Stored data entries
((

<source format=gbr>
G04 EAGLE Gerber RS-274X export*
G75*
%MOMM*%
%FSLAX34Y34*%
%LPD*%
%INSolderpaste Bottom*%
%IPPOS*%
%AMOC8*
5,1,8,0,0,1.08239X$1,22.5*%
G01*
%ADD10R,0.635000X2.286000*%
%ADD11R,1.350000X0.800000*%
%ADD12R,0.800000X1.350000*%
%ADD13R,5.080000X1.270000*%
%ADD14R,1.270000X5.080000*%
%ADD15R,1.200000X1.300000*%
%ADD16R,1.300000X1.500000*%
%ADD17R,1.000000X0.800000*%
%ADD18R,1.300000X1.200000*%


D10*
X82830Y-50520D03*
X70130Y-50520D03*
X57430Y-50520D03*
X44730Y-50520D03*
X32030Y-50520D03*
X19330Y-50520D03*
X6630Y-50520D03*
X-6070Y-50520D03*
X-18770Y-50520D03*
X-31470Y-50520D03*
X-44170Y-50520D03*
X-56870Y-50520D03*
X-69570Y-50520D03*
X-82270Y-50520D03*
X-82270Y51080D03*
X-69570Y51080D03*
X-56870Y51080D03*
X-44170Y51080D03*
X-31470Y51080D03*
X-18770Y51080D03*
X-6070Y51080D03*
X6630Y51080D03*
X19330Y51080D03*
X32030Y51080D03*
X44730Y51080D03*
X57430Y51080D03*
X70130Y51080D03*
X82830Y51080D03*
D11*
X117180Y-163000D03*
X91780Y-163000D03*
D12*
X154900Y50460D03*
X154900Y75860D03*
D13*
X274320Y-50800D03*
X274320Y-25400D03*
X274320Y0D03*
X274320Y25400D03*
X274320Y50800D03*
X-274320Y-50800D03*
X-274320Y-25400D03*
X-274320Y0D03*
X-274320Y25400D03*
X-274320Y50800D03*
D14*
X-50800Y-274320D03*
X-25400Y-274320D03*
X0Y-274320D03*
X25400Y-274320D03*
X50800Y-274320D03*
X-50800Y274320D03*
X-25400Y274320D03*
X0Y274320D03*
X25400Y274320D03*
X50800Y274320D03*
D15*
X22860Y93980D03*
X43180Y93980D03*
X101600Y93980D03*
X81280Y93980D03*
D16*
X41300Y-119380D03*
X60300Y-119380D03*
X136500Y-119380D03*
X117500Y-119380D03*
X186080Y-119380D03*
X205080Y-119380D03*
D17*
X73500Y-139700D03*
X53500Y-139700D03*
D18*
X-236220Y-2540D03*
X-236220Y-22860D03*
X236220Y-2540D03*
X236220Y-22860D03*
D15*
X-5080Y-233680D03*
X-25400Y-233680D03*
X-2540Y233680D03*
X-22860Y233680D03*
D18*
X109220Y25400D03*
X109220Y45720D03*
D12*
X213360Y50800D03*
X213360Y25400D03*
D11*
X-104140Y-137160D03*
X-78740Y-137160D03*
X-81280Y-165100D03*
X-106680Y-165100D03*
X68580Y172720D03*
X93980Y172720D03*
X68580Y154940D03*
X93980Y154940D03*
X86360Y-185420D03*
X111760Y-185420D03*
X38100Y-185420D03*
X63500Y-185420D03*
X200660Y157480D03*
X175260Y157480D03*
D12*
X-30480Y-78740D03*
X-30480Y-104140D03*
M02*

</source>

))
((

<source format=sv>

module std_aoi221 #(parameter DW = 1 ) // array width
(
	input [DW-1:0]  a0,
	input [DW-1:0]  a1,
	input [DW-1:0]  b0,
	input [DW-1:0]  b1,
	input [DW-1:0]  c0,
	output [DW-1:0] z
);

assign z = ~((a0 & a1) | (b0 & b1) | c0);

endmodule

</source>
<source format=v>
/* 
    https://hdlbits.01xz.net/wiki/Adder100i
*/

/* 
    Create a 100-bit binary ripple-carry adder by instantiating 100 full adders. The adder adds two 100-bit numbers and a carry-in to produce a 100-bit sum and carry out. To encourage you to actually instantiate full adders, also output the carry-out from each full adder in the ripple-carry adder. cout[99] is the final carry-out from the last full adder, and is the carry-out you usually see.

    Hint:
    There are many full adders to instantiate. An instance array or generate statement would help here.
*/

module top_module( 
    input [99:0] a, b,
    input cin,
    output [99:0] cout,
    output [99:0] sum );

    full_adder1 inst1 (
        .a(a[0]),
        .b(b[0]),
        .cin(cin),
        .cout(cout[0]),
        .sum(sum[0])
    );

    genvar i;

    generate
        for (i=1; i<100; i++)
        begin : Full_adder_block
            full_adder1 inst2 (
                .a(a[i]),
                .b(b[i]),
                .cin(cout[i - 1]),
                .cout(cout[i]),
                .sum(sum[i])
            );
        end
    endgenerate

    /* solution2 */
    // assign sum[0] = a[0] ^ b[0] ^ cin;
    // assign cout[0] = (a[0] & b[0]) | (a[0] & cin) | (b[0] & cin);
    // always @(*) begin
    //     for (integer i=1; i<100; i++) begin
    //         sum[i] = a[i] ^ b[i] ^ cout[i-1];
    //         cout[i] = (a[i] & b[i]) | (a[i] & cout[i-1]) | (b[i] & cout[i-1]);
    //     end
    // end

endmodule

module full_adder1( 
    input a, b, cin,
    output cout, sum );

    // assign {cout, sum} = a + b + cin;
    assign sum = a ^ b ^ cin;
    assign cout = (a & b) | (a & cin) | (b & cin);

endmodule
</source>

))

Each line of the data above containing the string "array" is to be copied.

module std_aoi221 #(parameter DW = 1 ) // array width
    There are many full adders to instantiate. An instance array or generate statement would help here.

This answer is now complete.